My boy @Gangstergrips , a great friend, a great builder, forger, designer and a great all around guy from the the other forum mentioned that he found and bought a cutting jig for mainly fabrics that can also be used for cutting bands and that it actually works and reduced the measuring, cutting time as well and that he started using it. He was nice enough to cut the jig in half and send it to me, since he mentioned that he didn't have use for its whole length. I received it yesterday and I'm loving it!!!It is incredible and as of right now I swear by it. However, it only does straight cuts of 1/2" and up in 1/2" increments.

It can be found online if you search for "stripology ruler" and I'm sure at Joann fabrics and Michael's as well.
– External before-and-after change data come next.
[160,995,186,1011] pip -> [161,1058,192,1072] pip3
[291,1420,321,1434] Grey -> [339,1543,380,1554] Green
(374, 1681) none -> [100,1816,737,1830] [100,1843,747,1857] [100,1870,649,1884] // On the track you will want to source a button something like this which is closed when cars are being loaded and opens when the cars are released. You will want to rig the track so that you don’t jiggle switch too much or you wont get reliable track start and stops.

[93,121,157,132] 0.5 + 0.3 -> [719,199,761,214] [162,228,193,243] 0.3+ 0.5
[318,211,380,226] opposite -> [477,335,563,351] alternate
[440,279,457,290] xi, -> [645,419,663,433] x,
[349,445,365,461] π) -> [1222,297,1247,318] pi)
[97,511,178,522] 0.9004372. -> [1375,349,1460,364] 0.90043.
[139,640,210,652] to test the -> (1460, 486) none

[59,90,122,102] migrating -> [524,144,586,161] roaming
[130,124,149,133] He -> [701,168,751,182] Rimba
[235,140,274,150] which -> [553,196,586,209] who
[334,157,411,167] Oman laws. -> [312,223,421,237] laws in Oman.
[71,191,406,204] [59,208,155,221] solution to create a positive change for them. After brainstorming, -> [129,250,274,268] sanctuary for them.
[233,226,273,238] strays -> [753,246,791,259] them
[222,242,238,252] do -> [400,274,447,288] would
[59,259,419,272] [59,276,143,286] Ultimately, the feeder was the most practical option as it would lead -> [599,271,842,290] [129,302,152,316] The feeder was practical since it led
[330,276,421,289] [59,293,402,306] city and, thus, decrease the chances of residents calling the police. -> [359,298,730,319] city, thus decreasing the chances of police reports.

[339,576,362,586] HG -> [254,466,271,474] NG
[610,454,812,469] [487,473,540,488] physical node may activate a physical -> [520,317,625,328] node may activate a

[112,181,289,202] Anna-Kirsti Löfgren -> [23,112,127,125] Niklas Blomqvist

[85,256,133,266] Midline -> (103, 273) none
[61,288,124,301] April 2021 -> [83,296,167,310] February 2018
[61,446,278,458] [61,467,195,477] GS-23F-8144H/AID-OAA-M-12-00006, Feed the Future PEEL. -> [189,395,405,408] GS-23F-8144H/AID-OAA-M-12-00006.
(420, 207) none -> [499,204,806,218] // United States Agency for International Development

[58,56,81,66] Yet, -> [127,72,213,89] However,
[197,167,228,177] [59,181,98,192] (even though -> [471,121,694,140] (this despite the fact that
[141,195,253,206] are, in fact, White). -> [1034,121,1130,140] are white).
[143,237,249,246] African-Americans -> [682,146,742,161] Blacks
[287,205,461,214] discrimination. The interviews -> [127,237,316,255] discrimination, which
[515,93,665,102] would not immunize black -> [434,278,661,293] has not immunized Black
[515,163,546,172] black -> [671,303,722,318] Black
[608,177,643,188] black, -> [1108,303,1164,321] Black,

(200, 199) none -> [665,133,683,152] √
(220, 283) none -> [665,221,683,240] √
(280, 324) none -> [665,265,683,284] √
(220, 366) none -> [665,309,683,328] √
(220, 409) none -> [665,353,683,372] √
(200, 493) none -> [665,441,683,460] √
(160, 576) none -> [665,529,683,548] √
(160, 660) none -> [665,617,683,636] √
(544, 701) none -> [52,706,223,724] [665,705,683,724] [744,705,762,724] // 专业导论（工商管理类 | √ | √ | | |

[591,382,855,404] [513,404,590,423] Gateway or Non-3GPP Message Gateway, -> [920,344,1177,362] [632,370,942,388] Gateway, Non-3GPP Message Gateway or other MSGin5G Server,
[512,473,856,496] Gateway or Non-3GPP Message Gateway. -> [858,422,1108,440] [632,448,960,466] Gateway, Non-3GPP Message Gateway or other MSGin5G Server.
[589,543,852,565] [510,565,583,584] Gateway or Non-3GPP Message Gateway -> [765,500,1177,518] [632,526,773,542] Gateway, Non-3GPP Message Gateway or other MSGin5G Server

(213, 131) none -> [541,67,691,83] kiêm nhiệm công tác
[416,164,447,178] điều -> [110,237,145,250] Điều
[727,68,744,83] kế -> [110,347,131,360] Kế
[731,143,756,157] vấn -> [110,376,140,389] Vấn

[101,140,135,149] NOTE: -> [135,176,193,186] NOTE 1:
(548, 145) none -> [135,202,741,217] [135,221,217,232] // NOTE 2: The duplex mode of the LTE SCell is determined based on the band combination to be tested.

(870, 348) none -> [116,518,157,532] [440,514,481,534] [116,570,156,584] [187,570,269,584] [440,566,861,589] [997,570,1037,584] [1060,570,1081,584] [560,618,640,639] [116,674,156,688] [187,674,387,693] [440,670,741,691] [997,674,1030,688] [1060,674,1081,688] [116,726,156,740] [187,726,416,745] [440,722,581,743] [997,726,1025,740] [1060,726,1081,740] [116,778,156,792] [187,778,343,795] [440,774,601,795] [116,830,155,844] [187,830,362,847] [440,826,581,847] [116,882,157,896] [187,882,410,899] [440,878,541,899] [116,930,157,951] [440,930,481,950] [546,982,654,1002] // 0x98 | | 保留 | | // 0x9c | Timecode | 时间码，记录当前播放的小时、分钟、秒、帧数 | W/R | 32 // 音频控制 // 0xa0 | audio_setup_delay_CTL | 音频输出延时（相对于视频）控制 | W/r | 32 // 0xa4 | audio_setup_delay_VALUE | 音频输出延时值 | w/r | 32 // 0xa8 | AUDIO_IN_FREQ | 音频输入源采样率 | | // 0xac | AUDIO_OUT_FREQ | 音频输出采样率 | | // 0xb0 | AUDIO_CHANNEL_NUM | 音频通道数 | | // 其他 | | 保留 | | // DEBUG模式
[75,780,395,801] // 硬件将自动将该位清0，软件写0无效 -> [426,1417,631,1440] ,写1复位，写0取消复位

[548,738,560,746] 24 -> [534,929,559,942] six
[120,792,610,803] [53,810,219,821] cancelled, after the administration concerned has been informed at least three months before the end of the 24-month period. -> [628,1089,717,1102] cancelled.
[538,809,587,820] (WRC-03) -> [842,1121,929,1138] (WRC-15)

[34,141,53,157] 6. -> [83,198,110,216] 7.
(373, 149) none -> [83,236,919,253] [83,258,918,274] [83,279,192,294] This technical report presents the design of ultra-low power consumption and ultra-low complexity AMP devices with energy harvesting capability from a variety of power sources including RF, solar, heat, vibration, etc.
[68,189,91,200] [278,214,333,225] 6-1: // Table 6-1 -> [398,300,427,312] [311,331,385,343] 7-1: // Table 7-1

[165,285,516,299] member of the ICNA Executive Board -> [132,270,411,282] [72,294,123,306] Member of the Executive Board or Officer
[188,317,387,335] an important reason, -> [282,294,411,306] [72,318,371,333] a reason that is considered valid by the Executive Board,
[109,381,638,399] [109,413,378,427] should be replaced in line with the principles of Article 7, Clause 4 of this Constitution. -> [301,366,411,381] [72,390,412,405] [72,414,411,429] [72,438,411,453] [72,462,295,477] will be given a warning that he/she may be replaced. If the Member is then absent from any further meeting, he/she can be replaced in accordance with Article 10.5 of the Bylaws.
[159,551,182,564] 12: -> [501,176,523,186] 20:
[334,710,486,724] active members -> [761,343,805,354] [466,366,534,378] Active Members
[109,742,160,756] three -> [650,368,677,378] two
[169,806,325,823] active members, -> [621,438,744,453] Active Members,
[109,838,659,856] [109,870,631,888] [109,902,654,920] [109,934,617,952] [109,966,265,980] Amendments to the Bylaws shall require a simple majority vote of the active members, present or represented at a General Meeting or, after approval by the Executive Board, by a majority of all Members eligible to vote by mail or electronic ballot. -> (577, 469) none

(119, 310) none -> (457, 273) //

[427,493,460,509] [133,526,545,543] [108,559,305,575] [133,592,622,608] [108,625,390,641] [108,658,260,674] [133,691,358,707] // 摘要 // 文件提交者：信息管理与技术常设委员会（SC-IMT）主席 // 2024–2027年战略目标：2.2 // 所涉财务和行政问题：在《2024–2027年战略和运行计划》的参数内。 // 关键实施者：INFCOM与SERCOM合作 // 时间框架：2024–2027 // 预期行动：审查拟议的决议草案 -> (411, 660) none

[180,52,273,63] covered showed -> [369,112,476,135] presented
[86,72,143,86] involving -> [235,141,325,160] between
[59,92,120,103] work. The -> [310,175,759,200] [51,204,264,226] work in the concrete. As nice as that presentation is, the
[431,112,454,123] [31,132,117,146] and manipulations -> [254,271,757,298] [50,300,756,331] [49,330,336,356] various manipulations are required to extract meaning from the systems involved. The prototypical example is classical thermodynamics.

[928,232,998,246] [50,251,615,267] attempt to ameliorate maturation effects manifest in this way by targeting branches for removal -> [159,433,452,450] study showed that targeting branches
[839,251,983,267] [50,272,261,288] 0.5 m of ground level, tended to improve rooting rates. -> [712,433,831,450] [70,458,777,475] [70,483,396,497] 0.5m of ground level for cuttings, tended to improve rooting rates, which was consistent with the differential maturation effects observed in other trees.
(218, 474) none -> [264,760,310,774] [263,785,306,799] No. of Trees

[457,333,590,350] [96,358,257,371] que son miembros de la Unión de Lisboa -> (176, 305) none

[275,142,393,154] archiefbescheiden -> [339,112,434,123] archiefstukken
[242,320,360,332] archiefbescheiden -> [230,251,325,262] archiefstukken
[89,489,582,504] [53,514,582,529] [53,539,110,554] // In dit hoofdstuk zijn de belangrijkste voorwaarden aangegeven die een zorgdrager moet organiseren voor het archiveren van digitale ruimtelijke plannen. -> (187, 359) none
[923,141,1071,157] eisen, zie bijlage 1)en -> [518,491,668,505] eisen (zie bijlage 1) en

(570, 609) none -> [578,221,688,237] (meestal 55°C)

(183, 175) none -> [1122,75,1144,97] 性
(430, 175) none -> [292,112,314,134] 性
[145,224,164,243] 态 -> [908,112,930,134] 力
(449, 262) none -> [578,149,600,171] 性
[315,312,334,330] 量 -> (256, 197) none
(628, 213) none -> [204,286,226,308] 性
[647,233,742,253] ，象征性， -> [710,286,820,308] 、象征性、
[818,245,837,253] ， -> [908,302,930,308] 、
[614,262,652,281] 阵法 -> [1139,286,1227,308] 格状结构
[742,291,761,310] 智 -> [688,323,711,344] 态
Here's a video demonstrating how it works (apologies for the video angle, I really need a GoPro now with head attachment LOL:






Sent from my iPhone using Tapatalk


----------



## Dr J (Apr 22, 2013)

Very handy, thanks for sharing.

Sent from my iPhone using Tapatalk


----------



## theTurk (Feb 25, 2016)

Dr J said:


> Very handy, thanks for sharing.
> 
> Sent from my iPhone using Tapatalk


Not a problem!!!

Sent from my iPhone using Tapatalk


----------



## Ibojoe (Mar 13, 2016)

Thanks Turk! You get a perfect cut every time. Very nice I like it


----------



## theTurk (Feb 25, 2016)

Ibojoe said:


> Thanks Turk! You get a perfect cut every time. Very nice I like it


You're welcome brother! Perfect indeed !

Sent from my iPhone using Tapatalk


----------



## RealLifeMorty (Sep 14, 2016)

I ordered one as soon as I saw this, many of them are quite pricey but I found one for like seventeen bucks on some crafty website...


----------



## inconvenience (Mar 21, 2016)

Wow. This is killer.

I rarely taper anyway. It's not enough difference for me at lower ammo sizes.


----------



## RealLifeMorty (Sep 14, 2016)

http://www.joann.com/june-tailor-shape-cut-slotted-ruler-12inx12in/3515921.html#q=Ruler&start=7

This is the cheapest one I was able to find, it works just how you would imagine...


----------



## Rayshot (Feb 1, 2010)

This is a help for sure. Though, if someone has a band set they like and use a lot, does the idea/concept "template" come to mind??

A template of a regularly used band set is the most efficient method unless someone else cuts the band set for you


----------